**What is required:** Among the records below, find the line that has "視覚や聴覚、触覚などの発達が促されます。"; from there, give the lines again exactly, and stop after the line that has "историю автомобиля".

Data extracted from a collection
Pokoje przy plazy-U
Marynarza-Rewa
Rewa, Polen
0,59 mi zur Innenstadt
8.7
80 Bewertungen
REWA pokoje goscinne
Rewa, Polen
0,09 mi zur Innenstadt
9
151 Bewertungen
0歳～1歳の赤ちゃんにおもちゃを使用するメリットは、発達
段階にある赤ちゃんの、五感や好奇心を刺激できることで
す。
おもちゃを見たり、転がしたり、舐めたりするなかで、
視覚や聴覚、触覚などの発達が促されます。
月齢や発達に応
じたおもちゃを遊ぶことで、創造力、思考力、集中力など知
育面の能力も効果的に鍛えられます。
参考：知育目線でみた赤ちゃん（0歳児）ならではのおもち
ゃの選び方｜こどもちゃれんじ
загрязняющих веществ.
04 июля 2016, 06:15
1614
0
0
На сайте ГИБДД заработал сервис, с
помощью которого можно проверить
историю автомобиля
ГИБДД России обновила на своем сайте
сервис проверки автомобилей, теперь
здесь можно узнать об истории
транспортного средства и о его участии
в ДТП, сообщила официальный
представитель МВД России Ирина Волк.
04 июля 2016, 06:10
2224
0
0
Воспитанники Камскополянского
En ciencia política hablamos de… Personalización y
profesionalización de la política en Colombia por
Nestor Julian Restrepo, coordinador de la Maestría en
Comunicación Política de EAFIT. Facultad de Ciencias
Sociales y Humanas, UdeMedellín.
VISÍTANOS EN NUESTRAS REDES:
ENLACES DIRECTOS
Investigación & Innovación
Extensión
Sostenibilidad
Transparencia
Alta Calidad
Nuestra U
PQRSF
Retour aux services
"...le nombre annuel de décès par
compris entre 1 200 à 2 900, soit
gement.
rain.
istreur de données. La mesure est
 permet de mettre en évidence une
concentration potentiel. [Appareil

**Worked solution:**
視覚や聴覚、触覚などの発達が促されます。
月齢や発達に応
じたおもちゃを遊ぶことで、創造力、思考力、集中力など知
育面の能力も効果的に鍛えられます。
参考：知育目線でみた赤ちゃん（0歳児）ならではのおもち
ゃの選び方｜こどもちゃれんじ
загрязняющих веществ.
04 июля 2016, 06:15
1614
0
0
На сайте ГИБДД заработал сервис, с
помощью которого можно проверить
историю автомобиля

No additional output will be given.